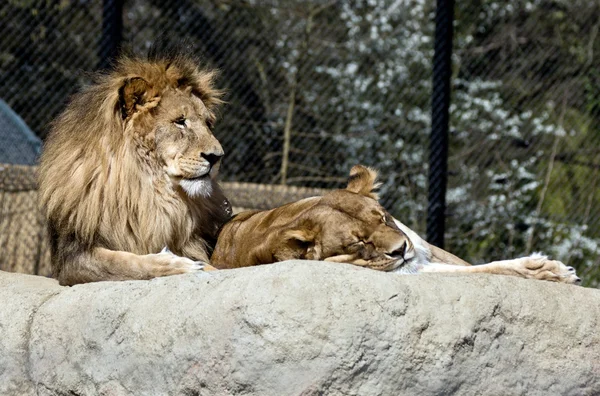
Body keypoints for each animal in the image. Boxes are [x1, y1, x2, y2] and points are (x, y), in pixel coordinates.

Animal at [37, 48, 230, 284]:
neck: (145, 190)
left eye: (208, 124)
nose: (217, 157)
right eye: (180, 121)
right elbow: (125, 262)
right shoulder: (72, 258)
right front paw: (179, 264)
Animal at [212, 165, 580, 284]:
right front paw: (548, 271)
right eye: (359, 243)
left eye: (384, 218)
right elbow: (483, 269)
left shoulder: (428, 250)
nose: (401, 249)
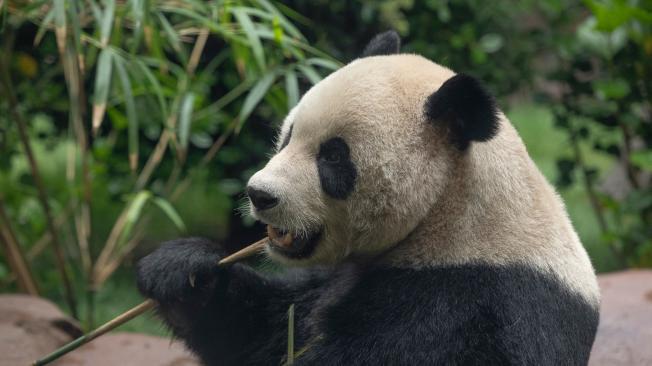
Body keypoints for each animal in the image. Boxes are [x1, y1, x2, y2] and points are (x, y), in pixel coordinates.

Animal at [138, 32, 600, 366]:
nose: (260, 194)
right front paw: (183, 270)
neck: (449, 213)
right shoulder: (333, 278)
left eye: (333, 156)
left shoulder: (468, 301)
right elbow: (268, 330)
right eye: (288, 136)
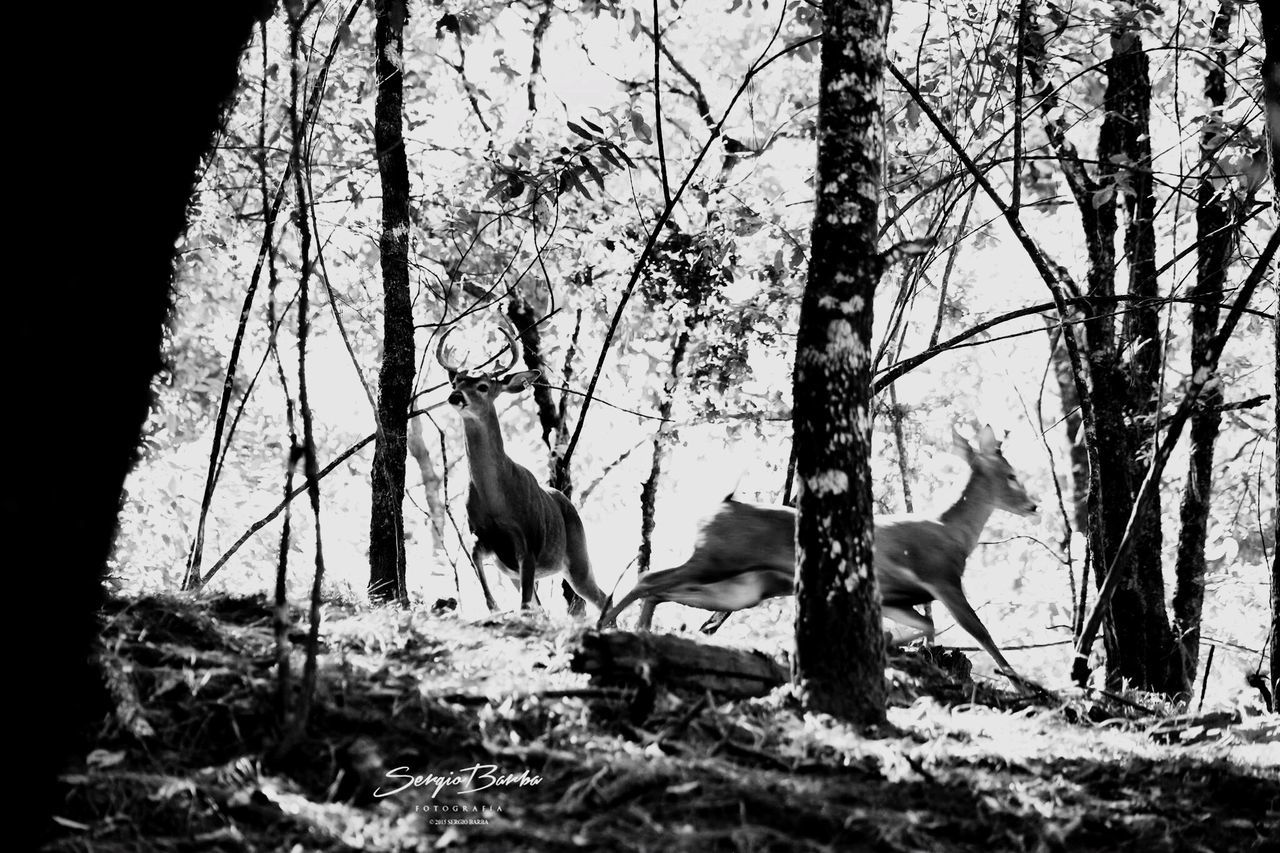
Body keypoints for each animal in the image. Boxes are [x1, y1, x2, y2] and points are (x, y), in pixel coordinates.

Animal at [437, 318, 611, 617]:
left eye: (483, 386)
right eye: (458, 380)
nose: (455, 395)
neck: (496, 500)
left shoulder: (528, 544)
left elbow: (525, 604)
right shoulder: (482, 538)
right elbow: (480, 571)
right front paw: (494, 608)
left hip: (577, 556)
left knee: (601, 596)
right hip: (520, 572)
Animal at [601, 425, 1039, 676]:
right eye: (1011, 475)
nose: (1034, 506)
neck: (952, 532)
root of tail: (723, 505)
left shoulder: (899, 596)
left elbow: (927, 627)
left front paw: (891, 644)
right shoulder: (942, 576)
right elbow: (977, 629)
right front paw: (1017, 678)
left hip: (741, 587)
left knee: (662, 588)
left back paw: (636, 630)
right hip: (717, 558)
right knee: (649, 577)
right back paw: (610, 625)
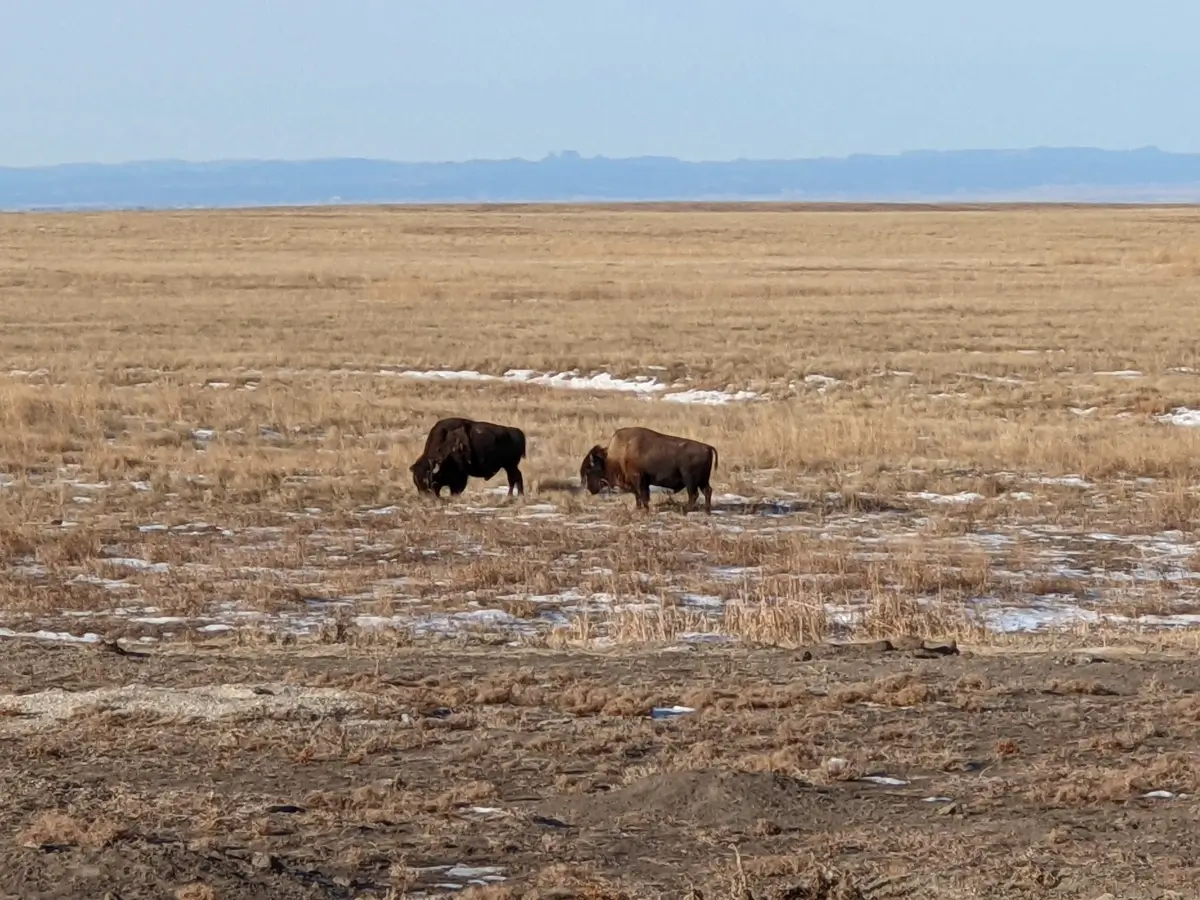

··········

From the line that holds "left shoulder: (528, 544)" to the last line of the records, please copy each line exactly and nothing else. Pictures stay out.

left shoulder: (528, 544)
left elbow: (525, 604)
right shoulder: (482, 538)
right elbow: (480, 571)
right front paw: (494, 608)
left hip: (577, 556)
left knee: (601, 596)
right hip: (520, 572)
Animal at [601, 425, 1039, 676]:
right eye: (1011, 475)
nose: (1034, 506)
neck: (952, 532)
root of tail: (723, 505)
left shoulder: (899, 596)
left elbow: (927, 627)
left front paw: (891, 644)
right shoulder: (942, 576)
right elbow: (977, 629)
right front paw: (1017, 678)
left hip: (741, 587)
left knee: (662, 588)
left back paw: (636, 630)
right hip: (717, 558)
right knee: (649, 577)
right back paw: (610, 625)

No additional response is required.